Article Lead Image

At Comic-Con, the struggle for queer representation in media gets real

As cries for diversity echo across popular media, the challenges of representation grow.


Aja Romano

Internet Culture

Posted on Jul 11, 2015   Updated on May 28, 2021, 9:23 am CDT

A list of lauded queer comic artists joined a late Friday panel at Comic-Con to discuss the issue of queer representation in media aimed at younger viewers. 

Moderated by Eisner-winning Lumberjanes creator Shannon Watters, the packed panel featured Noelle Stevenson (Nimona), James Tynion IV (The Woods, Batman & Robin Eternal), Kat Leyh (Lumberjanes), and Dan Parent (Archie Comics).

The focal point of the discussion was one that has increasingly become a major topic of conversation across geek culture: How do you increase representation of marginalized identities in mainstream media without perpetuating the many, many stereotypes that exist in storytelling?

The panel collectively discussed the challenges of writing representative characters within a comics industry that’s rapidly playing catch-up, and also bringing those characters to audiences who desperately need to see them.

“It’s been an experiment in finding out what those limits are, and what you end up finding is, they’re not as scary as you think they are,” said Stevenson of the experience of collaborating on Lumberjanes, as well as writing her queer webseries-turned-comic, Nimona.

Parent, who writes the Archie universe’s first queer character, Kevin Keller, spoke of the process of diversifying Riverdale, the world of the Archie universe. “Young readers are very open-minded,” he said. “They like when we add diverse characters. The only backlash has been from old people.” He also spoke of experiencing brief resistance from editors to the idea of actually displaying Keller’s relationship with his boyfriend.

“Archie and Betty and Veronica kiss all the time,” he said. “Why can’t Kevin kiss his one boyfriend?”

“It’s identification,” said Tynion. “It’s being able to see that you are a part of the world.
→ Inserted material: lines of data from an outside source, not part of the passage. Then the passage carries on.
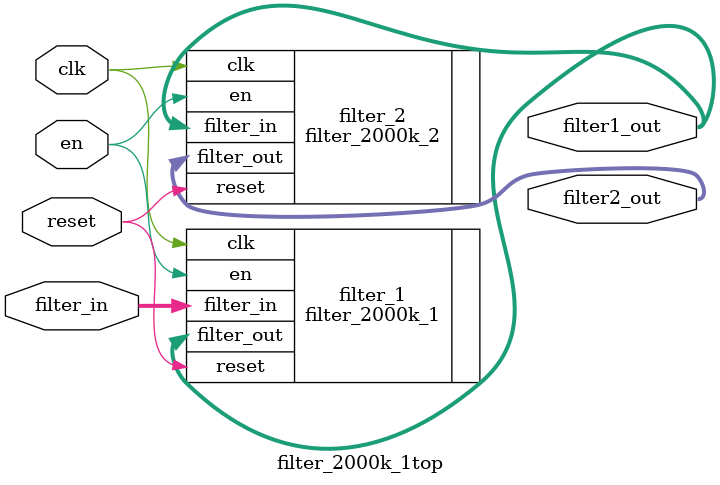
<source format=v>
module filter_2000k_1top(
    input clk,
    input reset,
    input en,
    input [15:0] filter_in,
    output signed [15:0] filter1_out,
    output signed [15:0] filter2_out 
);
filter_2000k_1 filter_1(
    .clk(clk),
    .reset(reset),
    .en(en),
    .filter_in(filter_in),
    .filter_out(filter1_out)
);

filter_2000k_2 filter_2(
    .clk(clk),
    .reset(reset),
    .en(en),
    .filter_in(filter1_out),
    .filter_out(filter2_out)
);

endmodule
</source>
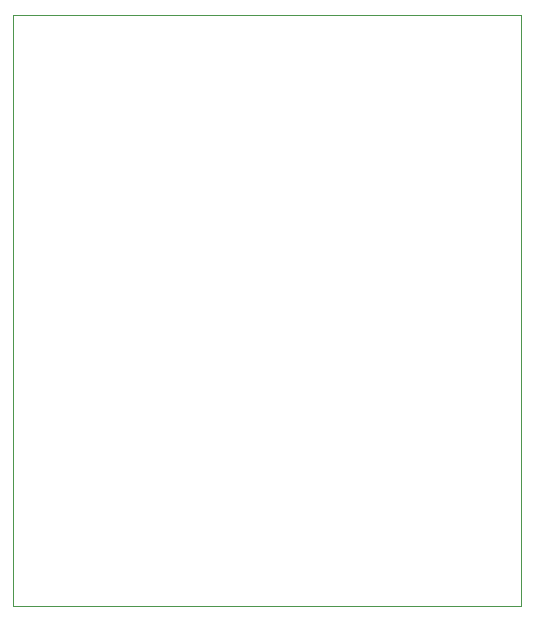
<source format=gbr>
%TF.GenerationSoftware,KiCad,Pcbnew,8.0.2*%
%TF.CreationDate,2024-10-23T20:47:09+03:00*%
%TF.ProjectId,PowerServo AE 36V 3.6A 30D - DEV,506f7765-7253-4657-9276-6f2041452033,rev?*%
%TF.SameCoordinates,Original*%
%TF.FileFunction,Profile,NP*%
%FSLAX46Y46*%
G04 Gerber Fmt 4.6, Leading zero omitted, Abs format (unit mm)*
G04 Created by KiCad (PCBNEW 8.0.2) date 2024-10-23 20:47:09*
%MOMM*%
%LPD*%
G01*
G04 APERTURE LIST*
%TA.AperFunction,Profile*%
%ADD10C,0.050000*%
%TD*%
G04 APERTURE END LIST*
D10*
X85000000Y-55000000D02*
X128000000Y-55000000D01*
X128000000Y-105000000D01*
X85000000Y-105000000D01*
X85000000Y-55000000D01*
M02*

</source>
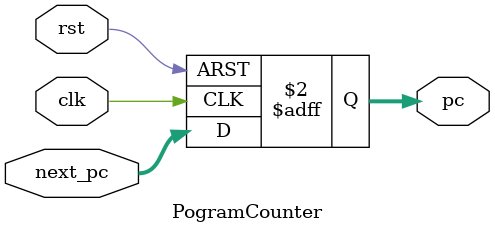
<source format=v>
module PogramCounter(
    input clk,                   // Sinal de clock
    input rst,                   // Sinal de reset
    input [31:0] next_pc,        // Próximo valor da próxima isntrução
    output reg [31:0] pc         // Valor do endereço da nistrução atual
);
    always @(posedge clk, posedge rst) begin
        if (rst)
            pc <= 32'b0; // Se o reset estiver ativo, o PC é definido como 0 (reinicialização do processador)
        else
            pc <= next_pc; // Caso contrário, o PC recebe o próximo endereço de instrução
    end
endmodule
</source>
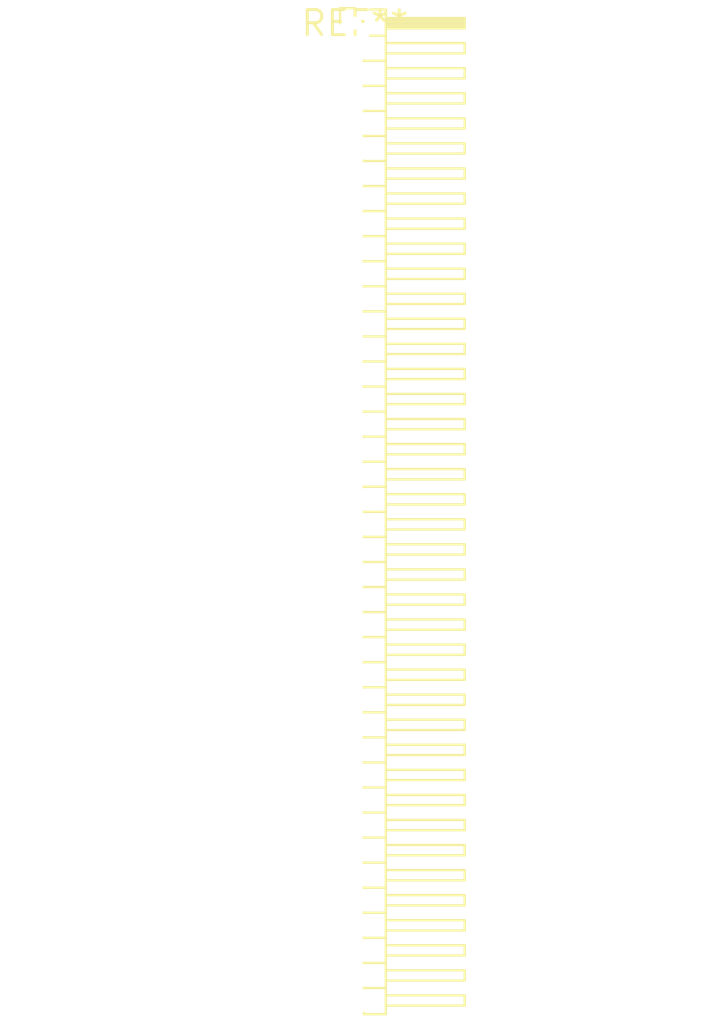
<source format=kicad_pcb>
(kicad_pcb (version 20240108) (generator pcbnew)

  (general
    (thickness 1.6)
  )

  (paper "A4")
  (layers
    (0 "F.Cu" signal)
    (31 "B.Cu" signal)
    (32 "B.Adhes" user "B.Adhesive")
    (33 "F.Adhes" user "F.Adhesive")
    (34 "B.Paste" user)
    (35 "F.Paste" user)
    (36 "B.SilkS" user "B.Silkscreen")
    (37 "F.SilkS" user "F.Silkscreen")
    (38 "B.Mask" user)
    (39 "F.Mask" user)
    (40 "Dwgs.User" user "User.Drawings")
    (41 "Cmts.User" user "User.Comments")
    (42 "Eco1.User" user "User.Eco1")
    (43 "Eco2.User" user "User.Eco2")
    (44 "Edge.Cuts" user)
    (45 "Margin" user)
    (46 "B.CrtYd" user "B.Courtyard")
    (47 "F.CrtYd" user "F.Courtyard")
    (48 "B.Fab" user)
    (49 "F.Fab" user)
    (50 "User.1" user)
    (51 "User.2" user)
    (52 "User.3" user)
    (53 "User.4" user)
    (54 "User.5" user)
    (55 "User.6" user)
    (56 "User.7" user)
    (57 "User.8" user)
    (58 "User.9" user)
  )

  (setup
    (pad_to_mask_clearance 0)
    (pcbplotparams
      (layerselection 0x00010fc_ffffffff)
      (plot_on_all_layers_selection 0x0000000_00000000)
      (disableapertmacros false)
      (usegerberextensions false)
      (usegerberattributes false)
      (usegerberadvancedattributes false)
      (creategerberjobfile false)
      (dashed_line_dash_ratio 12.000000)
      (dashed_line_gap_ratio 3.000000)
      (svgprecision 4)
      (plotframeref false)
      (viasonmask false)
      (mode 1)
      (useauxorigin false)
      (hpglpennumber 1)
      (hpglpenspeed 20)
      (hpglpendiameter 15.000000)
      (dxfpolygonmode false)
      (dxfimperialunits false)
      (dxfusepcbnewfont false)
      (psnegative false)
      (psa4output false)
      (plotreference false)
      (plotvalue false)
      (plotinvisibletext false)
      (sketchpadsonfab false)
      (subtractmaskfromsilk false)
      (outputformat 1)
      (mirror false)
      (drillshape 1)
      (scaleselection 1)
      (outputdirectory "")
    )
  )

  (net 0 "")

  (footprint "PinHeader_1x40_P1.27mm_Horizontal" (layer "F.Cu") (at 0 0))

)

</source>
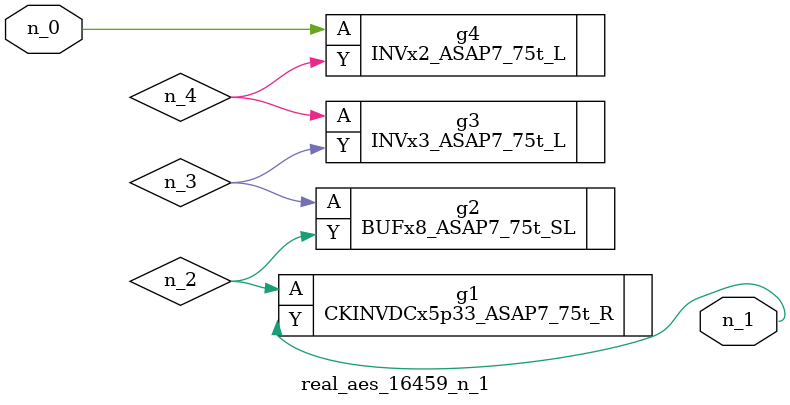
<source format=v>
module real_aes_16459_n_1 (n_0, n_1);
input n_0;
output n_1;
wire n_4;
wire n_2;
wire n_3;
INVx2_ASAP7_75t_L g4 ( .A(n_0), .Y(n_4) );
CKINVDCx5p33_ASAP7_75t_R g1 ( .A(n_2), .Y(n_1) );
BUFx8_ASAP7_75t_SL g2 ( .A(n_3), .Y(n_2) );
INVx3_ASAP7_75t_L g3 ( .A(n_4), .Y(n_3) );
endmodule
</source>
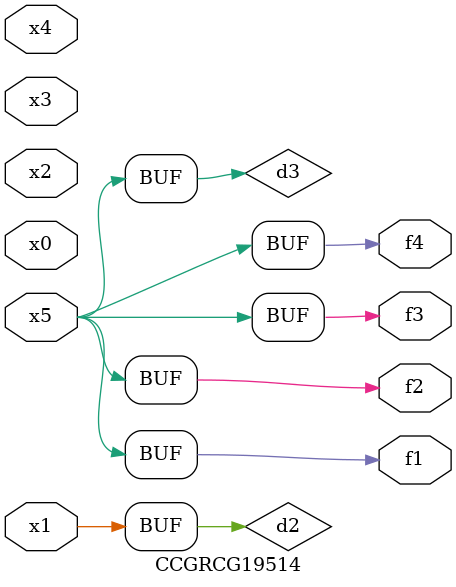
<source format=v>
module CCGRCG19514(
	input x0, x1, x2, x3, x4, x5,
	output f1, f2, f3, f4
);

	wire d1, d2, d3;

	not (d1, x5);
	or (d2, x1);
	xnor (d3, d1);
	assign f1 = d3;
	assign f2 = d3;
	assign f3 = d3;
	assign f4 = d3;
endmodule

</source>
It’s something that all of us who are queer had an issue with growing up.” He spoke of having to find coded subtext even in overtly homophobic scenes between characters, “because that was the only recognition that I was a part of this fictional world that I was reading.”

The other thing the panel spoke of was cultural normalization, and the damaging impact that heteronormative fiction can have on young queer and genderqueer people. “When a group is othered,” said Tynion, “there’s a core fear there.” Preteens and teens who fear being queer and genderqueer need empowered representations of themselves in order to feel better about who they are. 

“I think in a perfect world, [representation] teaches them how to have healthy relationships,” said Stevenson.

“It’s just holding hands, but it’s still a step, and it still means a lot,” said Tynion, speaking of the subtly canon queer relationship that ended popular Nickelodeon show Legend of Korra.

“I think everyone’s a little bit queer,” he added later. “I think we all exist on a spectrum of gender and sexuality and everyone plots differently on that chart. I think we’re reaching a point in culture where individuality is being celebrated… and a lot of that comes from the Internet. It allows people to form themselves as a singular [identity].”

Tynion also pointed out that as problematic as tokenism—the act of putting a “token” character representing an identity in a predominantly white cisgendered heteronormative narrative—can be, it’s also the first step towards real representation.

“I wish there were a few more token trans characters across all media right now, because that’s the first step.” 

Tynion praised Cartoon Network’s Steven Universe as a show that has been breaking the mold regarding its portrayal of diverse characters presented in a children’s media setting. “I can’t wait for that to be the norm,” he said.

“From Korra to now [with Steven Universe], that’s just unheard of,” said Stevenson, commenting on the rapid increase of queer representation in children’s media. 

“I really want to see normalization of queer sexuality—as well as the lack of sexuality,” she continued, pointing out that the constant association of queer identity with sexualization can be weird and discomforting, especially for queer kids. The panelists also discussed the importance of representing asexuality and supporting asexual viewers and readers.

So how can writers add diversity into the mix without screwing it up?

Leyh recommended seeking out people with different life experiences. She noted that Tumblr blogs are an excellent source to gain an understanding of people who are genderqueer, transgender, asexual, or other.  

“If you only want people like you who are in that bubble, then frankly you live in a less interesting world,” said Tynion. When you diversify your characters and the people writing about them, “You’re opening up so much more story potential.”

Stevenson quoted a Tumblr post by cosetties, which argues, “Write marginalized characters but don’t write about marginalization unless you experience it.” 

But Tynion disagreed, noting that such an attitude could engender an echo chamber. “There are ways to tell those stories without being exploitive,” he said, noting that whenever the discussion becomes prohibitive you risk losing valuable stories.

“I’d rather [good-intentioned] people write something dumb and shitty that we can point and laugh at than that people not even try.”

Although the panelists agreed the subject was complicated, Leyh summed up the importance of taking the question seriously when it comes to representing queer identities for media aimed at all ages:

“Because gay people are children, too.”